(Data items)
◇ ◇ ◇ ◇

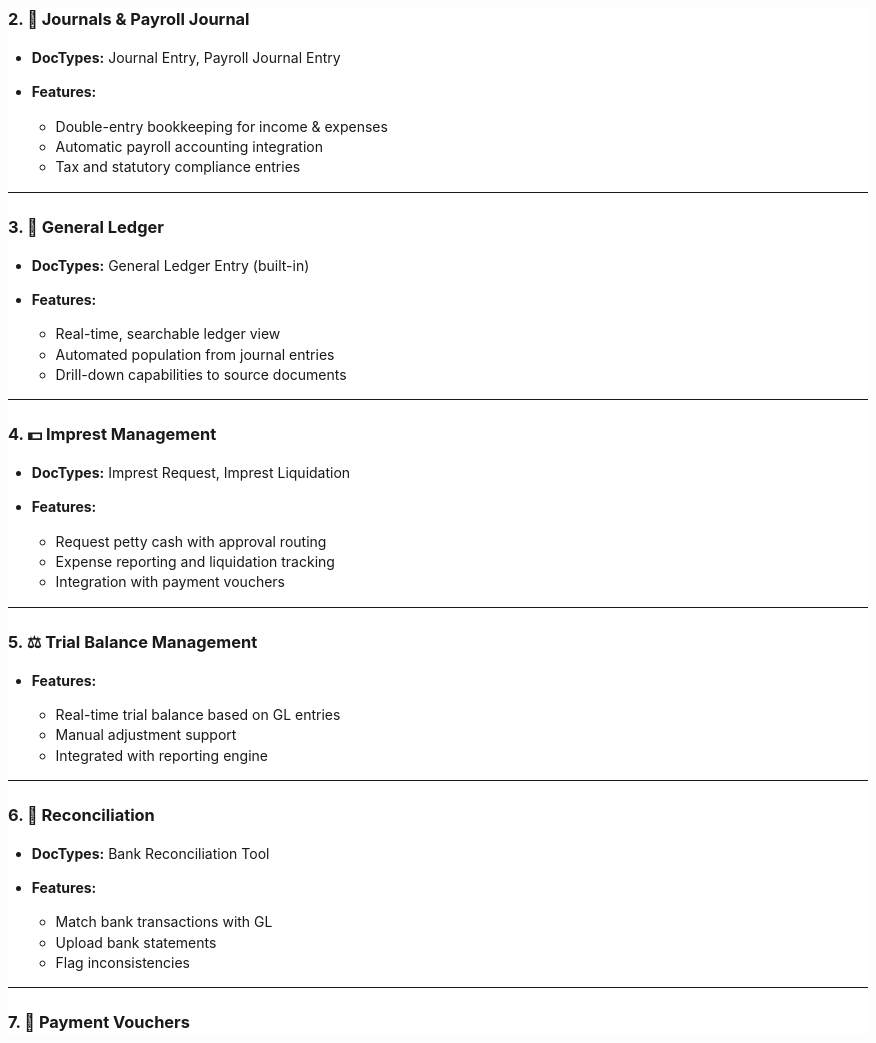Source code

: 
### 2. 🧾 Journals & Payroll Journal

* **DocTypes:** Journal Entry, Payroll Journal Entry
* **Features:**

  * Double-entry bookkeeping for income & expenses
  * Automatic payroll accounting integration
  * Tax and statutory compliance entries

---

### 3. 📘 General Ledger

* **DocTypes:** General Ledger Entry (built-in)
* **Features:**

  * Real-time, searchable ledger view
  * Automated population from journal entries
  * Drill-down capabilities to source documents

---

### 4. 💵 Imprest Management

* **DocTypes:** Imprest Request, Imprest Liquidation
* **Features:**

  * Request petty cash with approval routing
  * Expense reporting and liquidation tracking
  * Integration with payment vouchers

---

### 5. ⚖️ Trial Balance Management

* **Features:**

  * Real-time trial balance based on GL entries
  * Manual adjustment support
  * Integrated with reporting engine

---

### 6. 🔄 Reconciliation

* **DocTypes:** Bank Reconciliation Tool
* **Features:**

  * Match bank transactions with GL
  * Upload bank statements
  * Flag inconsistencies

---

### 7. 🧾 Payment Vouchers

◇ ◇ ◇ ◇

_DIRECTIONS FOR THIS TASK_
Pick out and copy every line in the records that contains the word "General". Capitalization must match.

_SOLUTION FOR THIS TASK_
### 3. 📘 General Ledger
* **DocTypes:** General Ledger Entry (built-in)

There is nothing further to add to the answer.